## What is needed
Begin at the line containing "(94, 408) none -> [378,260,419,271] directly" in the data below and go on through the line containing "[66,423,114,438] update ->", repeating each line exactly; include both ends and no other line.
** Data for review follows **
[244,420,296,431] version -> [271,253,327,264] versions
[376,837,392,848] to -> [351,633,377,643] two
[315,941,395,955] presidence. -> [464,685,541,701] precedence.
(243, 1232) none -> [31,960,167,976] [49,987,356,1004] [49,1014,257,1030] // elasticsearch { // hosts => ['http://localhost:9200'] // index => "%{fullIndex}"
** End of Data for review **
** Data for review follows **
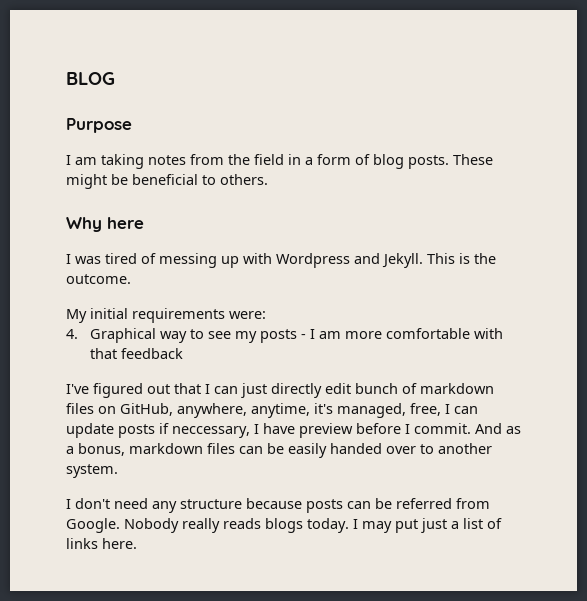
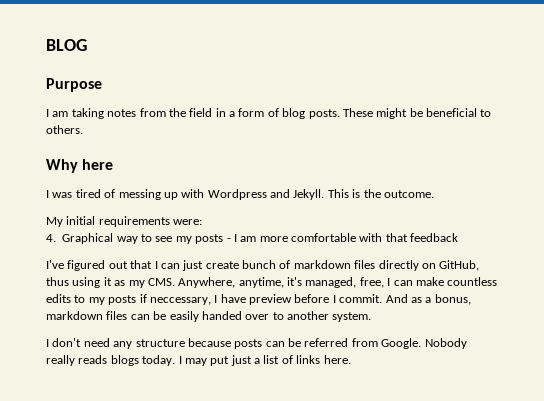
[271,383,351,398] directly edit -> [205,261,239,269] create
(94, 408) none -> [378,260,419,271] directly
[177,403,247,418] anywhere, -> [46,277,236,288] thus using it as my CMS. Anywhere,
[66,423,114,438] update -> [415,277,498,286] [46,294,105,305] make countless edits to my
** End of Data for review **
## Output of the task
(94, 408) none -> [378,260,419,271] directly
[177,403,247,418] anywhere, -> [46,277,236,288] thus using it as my CMS. Anywhere,
[66,423,114,438] update -> [415,277,498,286] [46,294,105,305] make countless edits to my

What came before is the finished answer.